BGE 84 III 37
 
12. Arrêt du 7 février 1958 dans la cause Z.
 
Regeste
Pfändung des Lohnes eines Handelsreisenden.
 
Sachverhalt
A.- Dans différentes poursuites dirigées contre X, une retenue de salaire visant "toutes les sommes excédant 1100 fr. par mois sur les gains du débiteur" a été ordonnée le 2 décembre 1957. Selon les constatations de l'Office des poursuites, X touche, en qualité de voyageur de la maison Y SA, un salaire mensuel brut de 1200 fr. en moyenne, constitué exclusivement par des commissions. Il ne reçoit de son employeur ni salaire fixe ni indemnité pour ses frais. L'Office a tenu compte des frais de voyage dans le calcul du minimum vital qu'il a fixé à 1100 fr. au total.
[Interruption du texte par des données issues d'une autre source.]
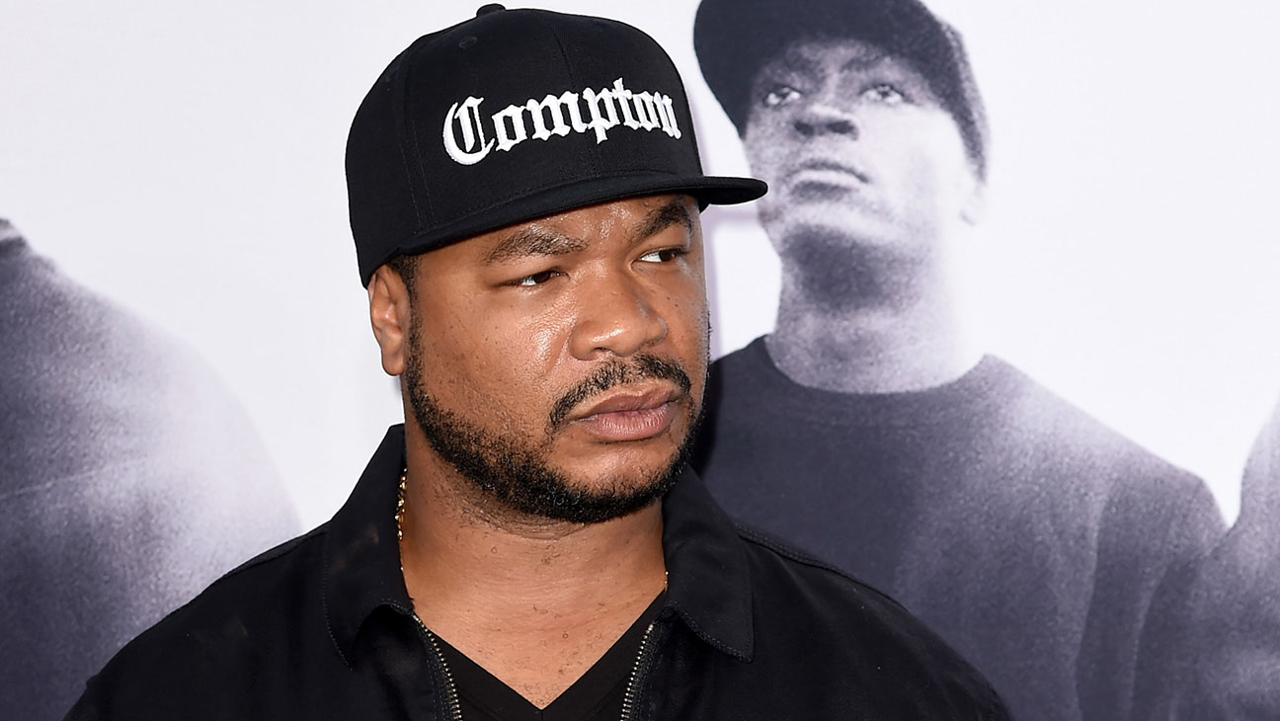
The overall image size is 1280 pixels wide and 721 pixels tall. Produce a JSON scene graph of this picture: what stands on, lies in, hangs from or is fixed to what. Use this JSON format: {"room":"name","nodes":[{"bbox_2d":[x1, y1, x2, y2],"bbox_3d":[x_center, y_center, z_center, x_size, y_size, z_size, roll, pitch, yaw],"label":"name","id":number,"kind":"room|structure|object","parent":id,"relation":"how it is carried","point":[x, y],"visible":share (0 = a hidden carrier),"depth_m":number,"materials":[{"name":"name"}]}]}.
{"room":"event hall","nodes":[
{"label":"event hall","id":0,"kind":"room"},
{"bbox_2d":[0,0,1279,720],"bbox_3d":[0.000,0.210,5.056,6.004,3.825,0.113,-1,-2,2],"label":"backdrop wall","id":1,"kind":"structure","parent":0,"point":[8,196],"depth_m":5.00,"materials":[{"name":"white"}]},
{"label":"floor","id":2,"kind":"structure","parent":0,"visible":0},
{"bbox_2d":[61,1,1010,718],"bbox_3d":[-0.087,0.591,3.757,0.763,1.819,0.770,-1,-2,2],"label":"man","id":3,"kind":"object","parent":2,"relation":"on","point":[466,413],"visible":0.99,"depth_m":3.73}
]}

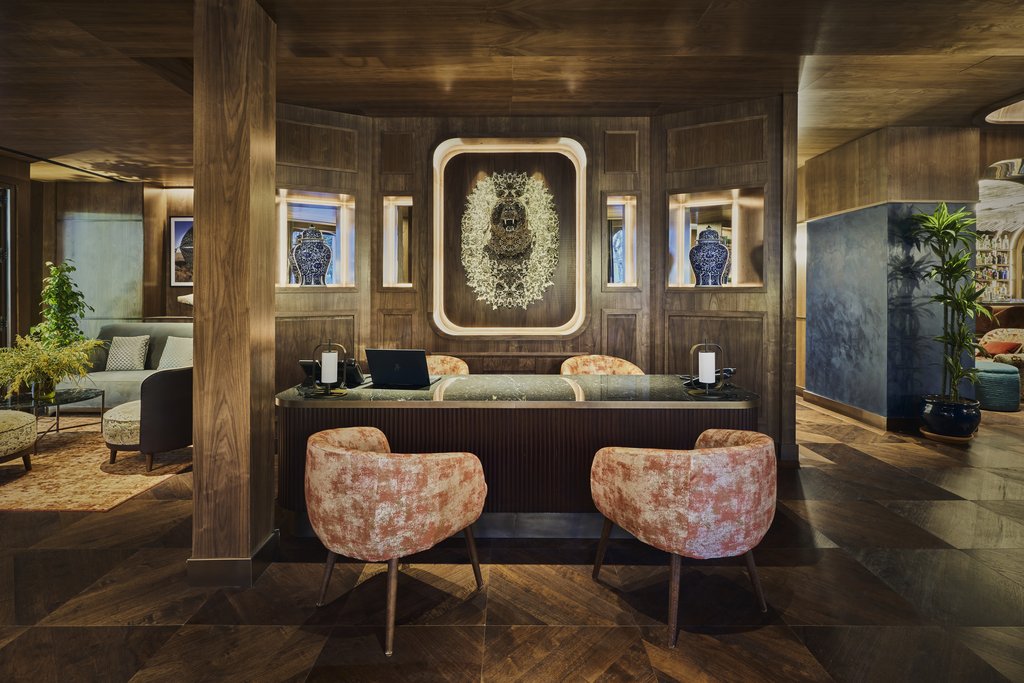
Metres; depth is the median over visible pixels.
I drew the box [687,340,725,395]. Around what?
table lamp
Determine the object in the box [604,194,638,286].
wall niche
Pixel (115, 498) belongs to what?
rug
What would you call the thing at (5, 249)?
door
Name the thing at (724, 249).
vase
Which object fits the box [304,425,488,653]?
armchair
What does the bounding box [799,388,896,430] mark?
baseboard
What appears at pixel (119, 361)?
throw pillow
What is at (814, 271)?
wall
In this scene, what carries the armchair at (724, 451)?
on the floor
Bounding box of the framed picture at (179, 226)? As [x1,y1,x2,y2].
[169,216,192,286]
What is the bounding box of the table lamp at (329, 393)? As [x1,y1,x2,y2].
[312,339,348,396]
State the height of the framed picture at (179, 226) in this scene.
0.955 m
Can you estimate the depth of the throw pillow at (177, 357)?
5.08 m
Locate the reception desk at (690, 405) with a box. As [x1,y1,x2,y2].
[275,375,759,534]
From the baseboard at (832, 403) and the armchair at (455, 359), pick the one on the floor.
the armchair at (455, 359)
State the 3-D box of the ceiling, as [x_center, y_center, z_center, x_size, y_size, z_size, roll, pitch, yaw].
[0.428,-1.872,3.085,16.194,0.121,11.291,0,1,0]
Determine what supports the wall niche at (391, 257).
in the paneled wall at (644, 188)
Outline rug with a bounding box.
[0,424,192,512]
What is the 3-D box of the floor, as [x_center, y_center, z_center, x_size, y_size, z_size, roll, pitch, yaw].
[1.213,1.133,3.700,16.841,0.100,13.128,0,1,0]
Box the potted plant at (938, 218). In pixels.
[907,201,997,402]
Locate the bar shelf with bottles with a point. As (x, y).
(1004, 279)
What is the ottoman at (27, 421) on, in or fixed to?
on the rug
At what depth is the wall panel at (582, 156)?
3.99 m
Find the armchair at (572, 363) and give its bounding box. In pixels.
[560,353,643,374]
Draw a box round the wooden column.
[190,1,277,586]
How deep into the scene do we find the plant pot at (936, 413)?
4.11 m
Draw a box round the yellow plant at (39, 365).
[0,333,103,399]
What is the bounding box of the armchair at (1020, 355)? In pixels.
[976,328,1023,397]
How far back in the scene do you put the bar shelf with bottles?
8.99 m
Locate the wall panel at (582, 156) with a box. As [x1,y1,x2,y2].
[430,137,589,340]
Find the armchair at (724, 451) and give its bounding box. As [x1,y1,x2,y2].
[589,427,776,646]
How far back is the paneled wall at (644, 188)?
3.95 m
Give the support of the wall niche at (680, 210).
in the paneled wall at (644, 188)
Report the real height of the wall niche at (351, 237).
0.883 m
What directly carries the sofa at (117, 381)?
on the floor
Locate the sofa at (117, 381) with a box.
[65,322,191,409]
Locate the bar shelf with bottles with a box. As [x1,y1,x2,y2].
[975,231,1013,301]
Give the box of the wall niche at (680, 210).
[667,186,763,289]
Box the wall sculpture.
[459,168,559,312]
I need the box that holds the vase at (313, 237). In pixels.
[289,226,332,285]
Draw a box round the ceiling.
[1,0,1022,183]
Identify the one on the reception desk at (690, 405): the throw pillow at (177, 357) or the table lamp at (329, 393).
the table lamp at (329, 393)
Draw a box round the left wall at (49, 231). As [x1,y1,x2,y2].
[8,172,192,352]
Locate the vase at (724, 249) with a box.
[688,227,730,285]
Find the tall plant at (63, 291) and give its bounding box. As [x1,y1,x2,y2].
[33,260,93,348]
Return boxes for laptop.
[365,349,438,388]
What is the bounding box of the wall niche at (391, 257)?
[381,195,414,287]
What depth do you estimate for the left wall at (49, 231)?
6.35 m
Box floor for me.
[0,392,1023,682]
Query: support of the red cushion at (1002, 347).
on the armchair at (1020, 355)
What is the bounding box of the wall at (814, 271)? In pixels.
[798,125,980,432]
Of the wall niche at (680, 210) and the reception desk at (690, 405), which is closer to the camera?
the reception desk at (690, 405)
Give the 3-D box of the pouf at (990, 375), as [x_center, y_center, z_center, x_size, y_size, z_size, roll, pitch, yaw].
[5.695,0.626,5.486,0.592,0.530,0.607,0,1,0]
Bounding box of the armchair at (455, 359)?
[425,354,469,376]
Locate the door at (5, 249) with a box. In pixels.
[0,182,13,347]
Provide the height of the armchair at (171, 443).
0.738 m
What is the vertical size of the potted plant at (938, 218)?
1.924 m
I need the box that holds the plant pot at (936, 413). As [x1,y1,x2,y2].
[919,395,980,441]
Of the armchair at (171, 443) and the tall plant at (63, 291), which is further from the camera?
the tall plant at (63, 291)
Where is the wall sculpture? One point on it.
(512, 235)
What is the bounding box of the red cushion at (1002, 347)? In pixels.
[981,340,1021,356]
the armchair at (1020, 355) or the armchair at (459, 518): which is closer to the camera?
the armchair at (459, 518)
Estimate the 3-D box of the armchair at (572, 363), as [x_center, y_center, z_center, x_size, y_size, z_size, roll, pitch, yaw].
[0.711,0.603,3.591,0.690,0.851,0.643,0,1,-13]
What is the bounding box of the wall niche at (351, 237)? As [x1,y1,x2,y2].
[276,189,355,289]
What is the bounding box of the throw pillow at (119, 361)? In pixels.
[104,335,150,371]
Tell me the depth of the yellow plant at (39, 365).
3.95 m
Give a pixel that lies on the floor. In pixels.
(840, 472)
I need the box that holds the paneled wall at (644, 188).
[272,97,795,462]
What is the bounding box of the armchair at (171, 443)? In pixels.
[105,368,191,471]
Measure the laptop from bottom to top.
0.235 m
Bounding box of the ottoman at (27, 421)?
[0,409,36,469]
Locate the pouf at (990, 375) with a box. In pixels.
[972,360,1020,410]
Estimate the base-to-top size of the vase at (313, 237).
0.543 m
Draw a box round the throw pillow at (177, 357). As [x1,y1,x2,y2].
[156,336,192,370]
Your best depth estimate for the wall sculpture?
3.98 m

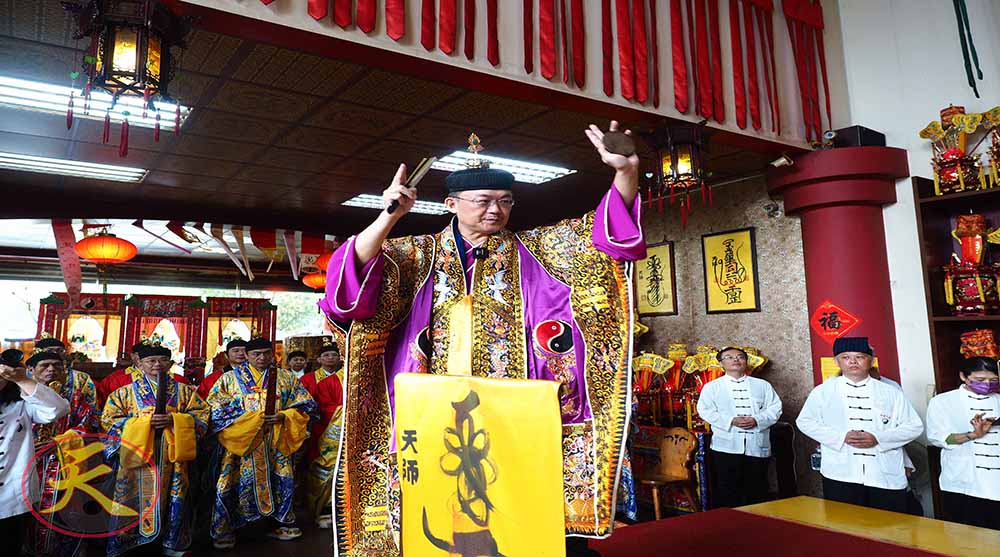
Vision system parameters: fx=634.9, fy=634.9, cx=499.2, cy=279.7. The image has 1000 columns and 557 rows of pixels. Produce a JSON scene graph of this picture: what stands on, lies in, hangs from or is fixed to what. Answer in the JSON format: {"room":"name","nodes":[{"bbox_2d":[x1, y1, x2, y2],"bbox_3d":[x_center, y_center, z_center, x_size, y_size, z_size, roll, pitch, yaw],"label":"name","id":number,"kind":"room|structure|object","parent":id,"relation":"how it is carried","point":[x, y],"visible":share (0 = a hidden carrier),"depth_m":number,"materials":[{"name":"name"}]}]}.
{"room":"place of worship","nodes":[
{"label":"place of worship","id":0,"kind":"room"},
{"bbox_2d":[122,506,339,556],"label":"floor","id":1,"kind":"structure","parent":0,"point":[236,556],"depth_m":4.51,"materials":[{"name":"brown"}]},
{"bbox_2d":[0,350,69,554],"bbox_3d":[-2.374,0.951,2.858,0.641,1.282,0.618,4,-8,-33],"label":"person","id":2,"kind":"object","parent":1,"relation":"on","point":[8,449],"visible":0.97,"depth_m":2.91},
{"bbox_2d":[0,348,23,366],"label":"camera","id":3,"kind":"object","parent":2,"relation":"in","point":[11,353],"visible":0.95,"depth_m":2.83,"materials":[{"name":"black"}]},
{"bbox_2d":[26,346,99,556],"bbox_3d":[-2.822,1.121,3.929,0.597,1.332,0.641,4,-8,-33],"label":"man","id":4,"kind":"object","parent":1,"relation":"on","point":[45,364],"visible":0.54,"depth_m":3.83},
{"bbox_2d":[96,341,142,406],"bbox_3d":[-3.059,1.166,5.277,0.605,1.247,0.536,4,-8,-33],"label":"person","id":5,"kind":"object","parent":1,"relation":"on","point":[106,384],"visible":0.27,"depth_m":5.21},
{"bbox_2d":[100,340,207,556],"bbox_3d":[-2.239,1.107,4.121,0.638,1.372,0.646,4,-8,-33],"label":"man","id":6,"kind":"object","parent":1,"relation":"on","point":[156,360],"visible":0.89,"depth_m":3.96},
{"bbox_2d":[154,369,168,418],"bbox_3d":[-2.209,0.748,4.149,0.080,0.294,0.213,4,-8,-33],"label":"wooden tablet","id":7,"kind":"object","parent":6,"relation":"in","point":[161,387],"visible":0.9,"depth_m":4.13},
{"bbox_2d":[37,290,276,367],"bbox_3d":[-5.556,1.394,10.453,3.545,2.340,1.377,4,-8,-33],"label":"shrine","id":8,"kind":"object","parent":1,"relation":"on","point":[45,324],"visible":0.54,"depth_m":10.41,"materials":[{"name":"red wood"}]},
{"bbox_2d":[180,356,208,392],"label":"person","id":9,"kind":"object","parent":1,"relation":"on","point":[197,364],"visible":0.3,"depth_m":6.22},
{"bbox_2d":[197,339,249,398],"bbox_3d":[-2.275,1.145,5.367,0.561,1.199,0.514,4,-8,-33],"label":"man","id":10,"kind":"object","parent":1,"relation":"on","point":[240,346],"visible":0.26,"depth_m":5.32},
{"bbox_2d":[207,335,318,546],"bbox_3d":[-1.726,1.137,4.578,0.726,1.423,0.681,4,-8,-33],"label":"man","id":11,"kind":"object","parent":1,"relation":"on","point":[265,490],"visible":0.96,"depth_m":4.38},
{"bbox_2d":[264,365,278,418],"bbox_3d":[-1.664,0.817,4.624,0.086,0.378,0.179,1,-7,-15],"label":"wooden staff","id":12,"kind":"object","parent":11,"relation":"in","point":[272,378],"visible":0.95,"depth_m":4.61,"materials":[{"name":"brown wood"}]},
{"bbox_2d":[284,349,308,380],"bbox_3d":[-2.166,1.335,6.641,0.462,1.100,0.435,4,-8,-33],"label":"person","id":13,"kind":"object","parent":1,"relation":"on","point":[297,362],"visible":0.33,"depth_m":6.66},
{"bbox_2d":[300,347,343,526],"bbox_3d":[-1.258,1.230,5.133,0.701,1.398,0.637,4,-8,-33],"label":"man","id":14,"kind":"object","parent":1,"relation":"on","point":[327,402],"visible":0.51,"depth_m":4.96},
{"bbox_2d":[632,425,699,520],"bbox_3d":[1.204,1.520,4.808,0.484,0.745,0.493,4,-8,-33],"label":"wooden chair","id":15,"kind":"object","parent":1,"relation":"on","point":[658,514],"visible":0.77,"depth_m":4.86,"materials":[{"name":"brown wood"}]},
{"bbox_2d":[632,342,770,429],"bbox_3d":[1.624,0.913,5.478,0.811,0.697,1.096,4,-8,-33],"label":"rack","id":16,"kind":"object","parent":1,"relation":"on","point":[713,351],"visible":0.47,"depth_m":5.43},
{"bbox_2d":[696,346,779,510],"bbox_3d":[1.700,1.181,4.504,0.531,1.302,0.520,0,-7,-8],"label":"man","id":17,"kind":"object","parent":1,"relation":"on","point":[738,358],"visible":0.99,"depth_m":4.37},
{"bbox_2d":[596,497,999,556],"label":"table","id":18,"kind":"object","parent":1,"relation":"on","point":[761,505],"visible":0.98,"depth_m":2.83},
{"bbox_2d":[321,116,644,556],"bbox_3d":[-0.028,0.277,2.182,0.941,1.509,0.913,4,-8,-33],"label":"man","id":19,"kind":"object","parent":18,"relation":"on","point":[365,255],"visible":0.9,"depth_m":1.99},
{"bbox_2d":[388,156,436,212],"bbox_3d":[-0.283,-0.306,2.056,0.101,0.089,0.221,-3,-7,20],"label":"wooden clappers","id":20,"kind":"object","parent":19,"relation":"in","point":[425,167],"visible":0.84,"depth_m":2.05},
{"bbox_2d":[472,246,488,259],"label":"microphone","id":21,"kind":"object","parent":19,"relation":"attached to","point":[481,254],"visible":0.86,"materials":[{"name":"black plastic"}]},
{"bbox_2d":[600,129,635,158],"bbox_3d":[0.387,-0.437,2.080,0.103,0.094,0.141,1,-7,-10],"label":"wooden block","id":22,"kind":"object","parent":19,"relation":"in","point":[622,140],"visible":0.93,"depth_m":2.05,"materials":[{"name":"brown"}]},
{"bbox_2d":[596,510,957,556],"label":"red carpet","id":23,"kind":"structure","parent":18,"relation":"on","point":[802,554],"depth_m":3.00,"materials":[{"name":"red carpet"}]},
{"bbox_2d":[764,143,911,383],"bbox_3d":[2.605,0.439,4.778,0.841,2.698,0.885,4,-8,-33],"label":"red column","id":24,"kind":"structure","parent":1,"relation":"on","point":[825,284],"depth_m":4.63,"materials":[{"name":"red paint"}]},
{"bbox_2d":[770,153,793,167],"bbox_3d":[2.116,-0.890,4.764,0.144,0.099,0.141,4,-8,-33],"label":"security camera","id":25,"kind":"object","parent":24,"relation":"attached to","point":[783,160],"visible":0.98,"depth_m":4.72,"materials":[{"name":"white"}]},
{"bbox_2d":[810,301,859,340],"bbox_3d":[2.446,0.308,4.651,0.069,0.327,0.362,4,-8,-33],"label":"sign","id":26,"kind":"object","parent":24,"relation":"attached to","point":[840,330],"visible":0.97,"depth_m":4.66,"materials":[{"name":"red paper"}]},
{"bbox_2d":[829,125,885,148],"bbox_3d":[2.681,-1.031,4.769,0.325,0.171,0.273,4,-8,-33],"label":"speaker","id":27,"kind":"object","parent":24,"relation":"on","point":[875,132],"visible":0.69,"depth_m":4.65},
{"bbox_2d":[797,337,925,512],"bbox_3d":[2.093,1.029,3.666,0.571,1.310,0.554,-5,-8,32],"label":"man","id":28,"kind":"object","parent":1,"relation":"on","point":[834,402],"visible":0.91,"depth_m":3.54},
{"bbox_2d":[927,358,999,530],"bbox_3d":[2.673,1.081,3.445,0.549,1.211,0.528,4,-8,-33],"label":"woman","id":29,"kind":"object","parent":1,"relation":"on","point":[940,420],"visible":0.89,"depth_m":3.41},
{"bbox_2d":[1,2,803,256],"bbox_3d":[-1.575,-0.909,5.642,7.120,0.134,5.224,4,-8,-33],"label":"ceiling","id":30,"kind":"structure","parent":0,"point":[24,147],"depth_m":4.53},
{"bbox_2d":[50,219,82,307],"bbox_3d":[-4.730,-0.184,6.931,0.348,1.056,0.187,4,-8,-33],"label":"banner","id":31,"kind":"object","parent":30,"relation":"hanging from","point":[75,264],"visible":0.86,"depth_m":6.93,"materials":[{"name":"red"}]},
{"bbox_2d":[0,151,146,182],"bbox_3d":[-3.516,-0.901,4.998,1.208,0.066,0.391,4,-8,-33],"label":"ceiling light","id":32,"kind":"object","parent":30,"relation":"in","point":[59,167],"visible":0.98,"depth_m":5.02,"materials":[{"name":"white"}]},
{"bbox_2d":[0,75,189,130],"bbox_3d":[-2.547,-1.053,3.766,1.094,0.072,0.471,4,-8,-33],"label":"ceiling light","id":33,"kind":"object","parent":30,"relation":"in","point":[33,87],"visible":0.69,"depth_m":3.72,"materials":[{"name":"white"}]},
{"bbox_2d":[74,228,135,264],"bbox_3d":[-4.058,-0.355,6.565,0.524,0.531,0.527,4,-8,-33],"label":"red lantern","id":34,"kind":"object","parent":30,"relation":"hanging from","point":[97,255],"visible":0.98,"depth_m":6.40,"materials":[{"name":"paper"}]},
{"bbox_2d":[62,0,193,155],"bbox_3d":[-1.455,-0.881,2.505,0.412,0.798,0.412,4,-8,-33],"label":"lantern","id":35,"kind":"object","parent":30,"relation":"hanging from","point":[136,49],"visible":1,"depth_m":2.42,"materials":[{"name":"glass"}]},
{"bbox_2d":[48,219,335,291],"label":"hanging banner","id":36,"kind":"object","parent":30,"relation":"hanging from","point":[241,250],"visible":0.79,"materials":[{"name":"red"}]},
{"bbox_2d":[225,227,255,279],"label":"streamer","id":37,"kind":"object","parent":30,"relation":"hanging from","point":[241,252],"visible":0.96,"depth_m":7.58,"materials":[{"name":"white"}]},
{"bbox_2d":[301,270,327,289],"bbox_3d":[-2.501,-0.077,8.803,0.433,0.411,0.434,4,-8,-33],"label":"red lantern","id":38,"kind":"object","parent":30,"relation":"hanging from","point":[311,283],"visible":0.62,"depth_m":8.62,"materials":[{"name":"orange paper"}]},
{"bbox_2d":[315,249,334,272],"bbox_3d":[-1.919,-0.290,7.365,0.395,0.439,0.392,4,-8,-33],"label":"red lantern","id":39,"kind":"object","parent":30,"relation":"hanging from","point":[322,263],"visible":0.39,"depth_m":7.20,"materials":[{"name":"paper"}]},
{"bbox_2d":[342,192,449,215],"bbox_3d":[-0.948,-0.750,6.342,1.094,0.062,0.590,4,-8,-33],"label":"ceiling light","id":40,"kind":"object","parent":30,"relation":"in","point":[358,199],"visible":0.57,"depth_m":6.25,"materials":[{"name":"white"}]},
{"bbox_2d":[432,150,574,182],"bbox_3d":[-0.015,-0.909,5.123,1.011,0.073,0.625,4,-8,-33],"label":"ceiling light","id":41,"kind":"object","parent":30,"relation":"in","point":[459,160],"visible":0.68,"depth_m":5.05,"materials":[{"name":"white"}]},
{"bbox_2d":[644,121,712,219],"bbox_3d":[1.169,-0.704,4.117,0.421,0.726,0.421,4,-8,-33],"label":"lantern","id":42,"kind":"object","parent":30,"relation":"hanging from","point":[683,170],"visible":0.99,"depth_m":4.04,"materials":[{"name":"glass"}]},
{"bbox_2d":[394,372,565,556],"bbox_3d":[-0.064,0.613,1.794,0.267,0.650,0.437,4,-8,-33],"label":"banner","id":43,"kind":"object","parent":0,"point":[497,503],"visible":0.99,"depth_m":1.77,"materials":[{"name":"yellow fabric"}]},
{"bbox_2d":[167,0,838,150],"bbox_3d":[-0.321,-2.492,3.437,6.388,2.756,0.266,4,-8,-33],"label":"upper wall","id":44,"kind":"structure","parent":0,"point":[749,134],"depth_m":3.73,"materials":[{"name":"paint"}]},
{"bbox_2d":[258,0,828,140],"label":"red banner","id":45,"kind":"object","parent":44,"relation":"attached to","point":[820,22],"visible":0.96,"depth_m":3.85,"materials":[{"name":"red fabric"}]},
{"bbox_2d":[634,169,812,506],"bbox_3d":[1.678,0.580,6.024,0.292,2.914,2.791,4,-8,-33],"label":"back wall","id":46,"kind":"structure","parent":0,"point":[761,313],"depth_m":5.49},
{"bbox_2d":[636,241,677,315],"bbox_3d":[1.468,0.001,6.060,0.039,0.695,0.463,4,-8,-33],"label":"framed calligraphy","id":47,"kind":"object","parent":46,"relation":"attached to","point":[654,259],"visible":0.95,"depth_m":6.02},
{"bbox_2d":[702,227,759,313],"bbox_3d":[1.988,-0.067,5.481,0.038,0.717,0.488,4,-8,-33],"label":"framed calligraphy","id":48,"kind":"object","parent":46,"relation":"attached to","point":[731,239],"visible":0.98,"depth_m":5.47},
{"bbox_2d":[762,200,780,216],"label":"security camera","id":49,"kind":"object","parent":46,"relation":"attached to","point":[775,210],"visible":0.98,"depth_m":5.25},
{"bbox_2d":[819,0,999,514],"bbox_3d":[3.837,-0.958,3.487,0.432,5.315,4.113,4,-8,-33],"label":"right wall","id":50,"kind":"structure","parent":0,"point":[915,129],"depth_m":4.68,"materials":[{"name":"white paint"}]},
{"bbox_2d":[913,174,999,394],"bbox_3d":[3.587,0.358,3.516,0.417,2.163,2.089,4,-8,-33],"label":"shelf","id":51,"kind":"object","parent":50,"relation":"attached to","point":[933,201],"visible":0.57,"depth_m":4.32,"materials":[{"name":"brown wood"}]},
{"bbox_2d":[920,104,999,193],"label":"ritual ornament","id":52,"kind":"object","parent":51,"relation":"on","point":[952,179],"visible":0.95,"depth_m":4.22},
{"bbox_2d":[943,213,999,316],"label":"ritual ornament","id":53,"kind":"object","parent":51,"relation":"in","point":[961,225],"visible":0.99,"depth_m":4.09,"materials":[{"name":"red"}]},
{"bbox_2d":[959,329,999,358],"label":"ritual ornament","id":54,"kind":"object","parent":51,"relation":"in","point":[970,340],"visible":0.92,"depth_m":4.08,"materials":[{"name":"red"}]},
{"bbox_2d":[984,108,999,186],"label":"ritual ornament","id":55,"kind":"object","parent":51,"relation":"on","point":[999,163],"visible":0.99,"depth_m":4.11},
{"bbox_2d":[952,0,983,94],"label":"ribbon","id":56,"kind":"object","parent":50,"relation":"attached to","point":[981,75],"visible":0.98,"depth_m":4.32,"materials":[{"name":"green fabric"}]}
]}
B.- Par décision du 17 janvier 1958, l'Autorité cantonale de surveillance a rejeté la plainte du créancier Z tendante à ce que la prétention de X contre son employeur en remboursement des frais de voyage (art. 13 et 14 LEVC) fût saisie comme créance litigieuse. Elle a considéré que les autorités de poursuite devaient se baser sur le salaire effectif du débiteur et qu'elles n'avaient pas à examiner si le contrat de travail était en contradiction avec des dispositions légales impératives.
C.- Contre cette décision, le créancier Z a recouru au Tribunal fédéral concluant au renvoi de l'affaire aux autorités cantonales de poursuite pour qu'il fût procédé "à la saisie d'une créance litigieuse du débiteur contre son employeur..., créance représentant les frais de déplacement... et de voiture".
 
Considérant en droit:
La saisie d'un salaire litigieux doit être ordonnée lorsque le salaire touché par le débiteur n'est pas établi, soit que des indications suffisantes fassent défaut, soit que le créancier prétende que les renseignements donnés par le débiteur et l'employeur sont inexacts ou que le contrat de travail produit est simulé, etc. (formule obligatoire no 11; RO 50 III 120, 63 III 108, 65 III 68). D'autre part, en cas de retenue sur le salaire d'un montant déterminé ou déterminable dépassant le minimum vital, il faut se baser sur le gain réel du débiteur et non sur l'allégation que celui-ci pourrait et devrait, d'après la loi, recevoir un salaire net supérieur à celui qu'il touche. Toutefois, lorsque cette affirmation n'est pas manifestement dénuée de fondement, les autorités de poursuite ne peuvent pas d'emblée refuser de la prendre en considération. Elles doivent en tenir compte quand le créancier, comme c'est le cas en l'espèce, fait valoir que le contrat de travail viole des dispositions impératives de la loi sur les conditions d'engagement des voyageurs de commerce. L'Office des poursuites est tenu au moins, en pareil cas, de demander à l'employeur si et dans quelle mesure il serait prêt à observer les règles de la loi, si un montant supérieur à celui dont la retenue était envisagée pourrait alors être saisi, et de procéder, le cas échéant, contre la volonté de l'employeur, à la saisie d'une prétention litigieuse, d'office ou à la requête du créancier (RO 75 III 97; cf. également 50 III 121). Contrairement à l'opinion exprimée par l'Office des poursuites dans les observations sur la plainte qu'il a adressées à l'autorité cantonale, on ne peut considérer d'emblée que, si l'employeur payait les frais de voyage, ainsi que les art. 13 et 14 LEVC l'y obligent, les commissions s'en trouveraient diminuées d'autant, en sorte que le gain net resterait en définitive le même. C'est au juge exclusivement qu'il appartient de décider, en cas de saisie et de réalisation de la créance litigieuse en remboursement des frais, si et dans quelle mesure une telle compensation est admissible et si elle l'est en outre rétroactivement.
Par ces motifs, la Chambre des poursuites et des faillites prononce:
Le recours est admis, la décision attaquée est annulée et l'affaire est renvoyée à l'Office des poursuites de Genève pour qu'il procède dans le sens des considérants.